L’hiver passa, et le printemps refit surface. Je pensais : “Brialène tiendra bien jusqu’aux lilas.” Auprès d’elle, je restais maître de moi ; aucune douleur ne m’étreignait, mais, en la quittant, les larmes montaient à mes yeux à l’idée d’un petit convoi noir, glissant sous les fleurs jusqu’au cimetière. J’imaginais ce char fleuri de lilas et de boutons de roses, moi vêtu de la cravate blanche et de l’habit que j’aurais portés pour la conduire à l’autel. J’avais la sensation que je pleurais pour moi plus que pour elle. Que ferais-je dans la vie sans ma chère Brialène ? Je répétais son nom doucement, comme si elle était déjà partie. Oui, elle était déjà partie, sa vie s’effilochant comme un rêve. Et pourtant, délicieuse petite Brialène, je t’ai tant aimée, me disais-je, surpris de l’évoquer au passé.
Mais quand, avec le retour des lilas, elle ne fut plus qu’une ombre évanescente, une silhouette fuyante vers Ashed, je commençai seulement à sentir le véritable amour. Je baisais ses pauvres ongles verdis avec passion, sa peau avait la couleur de mousse, ses odeurs s’exaspéraient, dégageant une pestilence forte qui sentait le marécage et le macchabée, cherchant dans ses yeux cette chose invisible qu’elle semblait attendre. Désormais, elle ne prêtait plus attention à moi ; elle parlait moins de la petite maison ; ses yeux restaient fixés sur la porte. Alors, moi aussi, je regardais vers cette porte, imaginant entendre des pas dans le jardin. Jamais Brialène ne m’avait semblé plus belle, d’une beauté autre, sans nom dans aucune langue humaine ou gnome. Je ne pensais plus à la mort, elle me paraissait plus proche de la vie, je me disais : “Maintenant, elle et moi, sommes unis par un sacrement d’éternité.”

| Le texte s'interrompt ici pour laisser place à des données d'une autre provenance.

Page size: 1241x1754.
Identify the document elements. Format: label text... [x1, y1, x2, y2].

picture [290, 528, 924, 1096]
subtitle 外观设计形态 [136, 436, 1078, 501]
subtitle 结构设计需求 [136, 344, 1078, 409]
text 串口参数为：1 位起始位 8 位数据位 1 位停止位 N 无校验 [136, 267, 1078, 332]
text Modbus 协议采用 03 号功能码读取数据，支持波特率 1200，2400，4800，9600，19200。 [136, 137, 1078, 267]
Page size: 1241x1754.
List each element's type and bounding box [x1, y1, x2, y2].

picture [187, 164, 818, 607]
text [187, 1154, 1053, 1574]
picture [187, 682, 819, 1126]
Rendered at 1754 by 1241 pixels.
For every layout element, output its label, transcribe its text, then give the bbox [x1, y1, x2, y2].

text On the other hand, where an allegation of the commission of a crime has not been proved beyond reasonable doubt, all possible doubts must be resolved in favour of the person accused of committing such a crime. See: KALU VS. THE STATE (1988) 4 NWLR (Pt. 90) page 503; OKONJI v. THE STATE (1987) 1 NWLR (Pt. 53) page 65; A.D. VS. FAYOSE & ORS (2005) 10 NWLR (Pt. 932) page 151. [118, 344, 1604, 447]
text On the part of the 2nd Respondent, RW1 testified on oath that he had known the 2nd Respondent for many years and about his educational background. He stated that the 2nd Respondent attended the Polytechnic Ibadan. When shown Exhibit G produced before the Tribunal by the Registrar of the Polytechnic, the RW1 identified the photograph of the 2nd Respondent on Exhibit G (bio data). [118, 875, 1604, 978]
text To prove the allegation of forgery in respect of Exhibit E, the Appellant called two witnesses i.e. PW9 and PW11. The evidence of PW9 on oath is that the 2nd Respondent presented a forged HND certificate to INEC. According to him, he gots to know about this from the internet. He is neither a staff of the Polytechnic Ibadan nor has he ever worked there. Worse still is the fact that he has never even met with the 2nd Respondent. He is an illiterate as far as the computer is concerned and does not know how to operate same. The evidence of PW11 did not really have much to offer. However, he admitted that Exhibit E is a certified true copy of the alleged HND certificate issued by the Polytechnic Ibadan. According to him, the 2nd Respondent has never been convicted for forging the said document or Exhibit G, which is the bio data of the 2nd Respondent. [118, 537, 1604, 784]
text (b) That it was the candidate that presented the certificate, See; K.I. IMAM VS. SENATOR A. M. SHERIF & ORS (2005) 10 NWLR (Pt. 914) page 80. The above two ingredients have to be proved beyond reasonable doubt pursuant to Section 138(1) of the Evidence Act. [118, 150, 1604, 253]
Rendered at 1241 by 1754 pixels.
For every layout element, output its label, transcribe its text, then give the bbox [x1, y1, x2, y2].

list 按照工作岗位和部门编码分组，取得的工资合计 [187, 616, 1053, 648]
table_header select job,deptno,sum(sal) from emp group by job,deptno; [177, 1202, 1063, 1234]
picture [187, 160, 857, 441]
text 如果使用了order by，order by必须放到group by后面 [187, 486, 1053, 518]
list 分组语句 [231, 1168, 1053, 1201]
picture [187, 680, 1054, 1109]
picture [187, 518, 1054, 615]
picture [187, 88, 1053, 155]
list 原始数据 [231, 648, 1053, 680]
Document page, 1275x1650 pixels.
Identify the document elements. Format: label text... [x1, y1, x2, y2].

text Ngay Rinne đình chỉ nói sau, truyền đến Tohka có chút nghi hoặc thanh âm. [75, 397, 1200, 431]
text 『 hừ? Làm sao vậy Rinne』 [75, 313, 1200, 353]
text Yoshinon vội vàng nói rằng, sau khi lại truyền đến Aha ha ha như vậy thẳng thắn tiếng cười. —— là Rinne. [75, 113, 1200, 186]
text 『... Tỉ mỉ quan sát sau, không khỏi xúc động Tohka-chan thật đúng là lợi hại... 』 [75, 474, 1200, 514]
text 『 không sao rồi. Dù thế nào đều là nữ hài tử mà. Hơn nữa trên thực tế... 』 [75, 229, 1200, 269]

Je vis son pauvre corps se décomposer, la vie s’enfuir d’elle en lambeaux écarlates. Des ferments secs signalaient la putréfaction de certaines zones de sa chair, et une puanteur âcre de pissée de porc s’échappait de son souffle. Elle ressemblait, avec ses cheveux ornés d’un œillet pourpre et ses mâchoires proéminentes sous la peau de ses joues, à un petit squelette ironique prêt pour le bal. Et toute la profondeur vertigineuse des tombes se reflétait dans ses yeux immenses. Et moi, j’eut une douleur sombre, sans larmes.
Un jour que je la serrais dans mes bras, elle pointa du doigt la porte. Ses yeux s’élargirent. Elle murmura : “Là… là… Ashed est là.” Puis sa tête retomba. C’est ainsi que je compris que celui qu’elle attendait était enfin entré, et que c’était à moi de porter une dureté de cœur alors que le Dieu de la mort lui portait son couperet roidi.
Oh Brialène, comme l’amour d’un Dieu est plus fort que le nôtre. Et pourtant, le mien n’a jamais été aussi grand, plus grand que Mastaphor lui même, alors que je marche aux côtés de ce char fleuri de lilas et de boutons de roses, vêtu de la cravate blanche et de l’habit que j’aurais portés pour te conduire à l’autel.